### TEXT
● ● ● ● ●
Section 25 in Central Electricity Regulatory Commission (Terms and Conditions of Tariff) Regulations, 2014

25. Tax on Return on Equity.

(1)The base rate of return on equity as allowed by the Commission under Regulation 24 shall be grossed up with the effective tax rate of the respective financial year. For this purpose, the effective tax rate shall be considered on the basis of actual tax paid in the respect of the financial year in line with the provisions of the relevant Finance Acts by the concerned generating company or the transmission licensee, as the case may be. The actual tax income on other income stream (i.e., income of non generation or non transmission business, as the case may be) shall not be considered for the calculation of "effective tax rate".
(2)Rate of return on equity shall be rounded off to three decimal places and shall be computed as per the formula given below:Rate of pre-tax return on equity = Base rate / (1-t)Where "t" is the effective tax rate in accordance with Clause (1) of this regulation and shall be calculated at the beginning of every financial year based on the estimated profit and tax to be paid estimated in line with the provisions of the relevant Finance Act applicable for that financial year to the company on pro-rata basis by excluding the income of non-generation or non-transmission business, as the case may be, and the corresponding tax thereon. In case of generating company or transmission licensee paying Minimum Alternate Tax (MAT), "t" shall be considered as MAT rate including surcharge and cess.Illustration. - (i) In case of the generating company or the transmission licensee paying Minimum Alternate Tax (MAT) @ 20.96% including surcharge and cess:Rate of return on equity = 15.50/(1-0.2096) = 19.610%
(ii)In case of generating company or the transmission licensee paying normal corporate tax including surcharge and cess:
(a)Estimated Gross Income from generation or transmission business for FY 2014-15 is Rs 1000 crore.
● ● ● ● ●
### DATA
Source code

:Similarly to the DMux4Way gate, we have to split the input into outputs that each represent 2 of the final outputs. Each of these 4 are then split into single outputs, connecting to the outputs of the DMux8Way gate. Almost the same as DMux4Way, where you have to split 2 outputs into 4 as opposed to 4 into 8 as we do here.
● ● ● ● ●
### WORK TO COMPLETE
1 – Which numeric values appear in illustration (i) of the tax-on-equity regulation, counting those in its formula? List every one.
2 – Can you proceed with the tax-on-equity regulation from the point where it stops?

### RESULTS FOR EACH TASK
1 –
- 20.96%
- 15.50
- 1
- 0.2096
- 19.610%

2 –
(b)Estimated Advance Tax for the year on above is Rs 240 crore.
(c)Effective Tax Rate for the year 2014-15 = Rs 240 Crore/Rs 1000 Crore = 24%
(d)Rate of return on equity = 15.50/ (1-0.24) = 20.395%
(3)The generating company or the transmission licensee, as the case may be, shall true up the grossed up rate of return on equity at the end of every financial year based on actual tax paid together with any additional tax demand including interest thereon, duly adjusted for any refund of tax including interest received from the income tax authorities pertaining to the tariff period 2014-15 to 2018-19 on actual gross income of any financial year. However, penalty, if any, arising on account of delay in deposit or short deposit of tax amount shall not be claimed by the generating company or the transmission licensee as the case may be. Any under-recovery or over-recovery of grossed up rate on return on equity after truing up, shall be recovered or refunded to beneficiaries or the long term transmission customers/DICs as the case may be on year to year basis.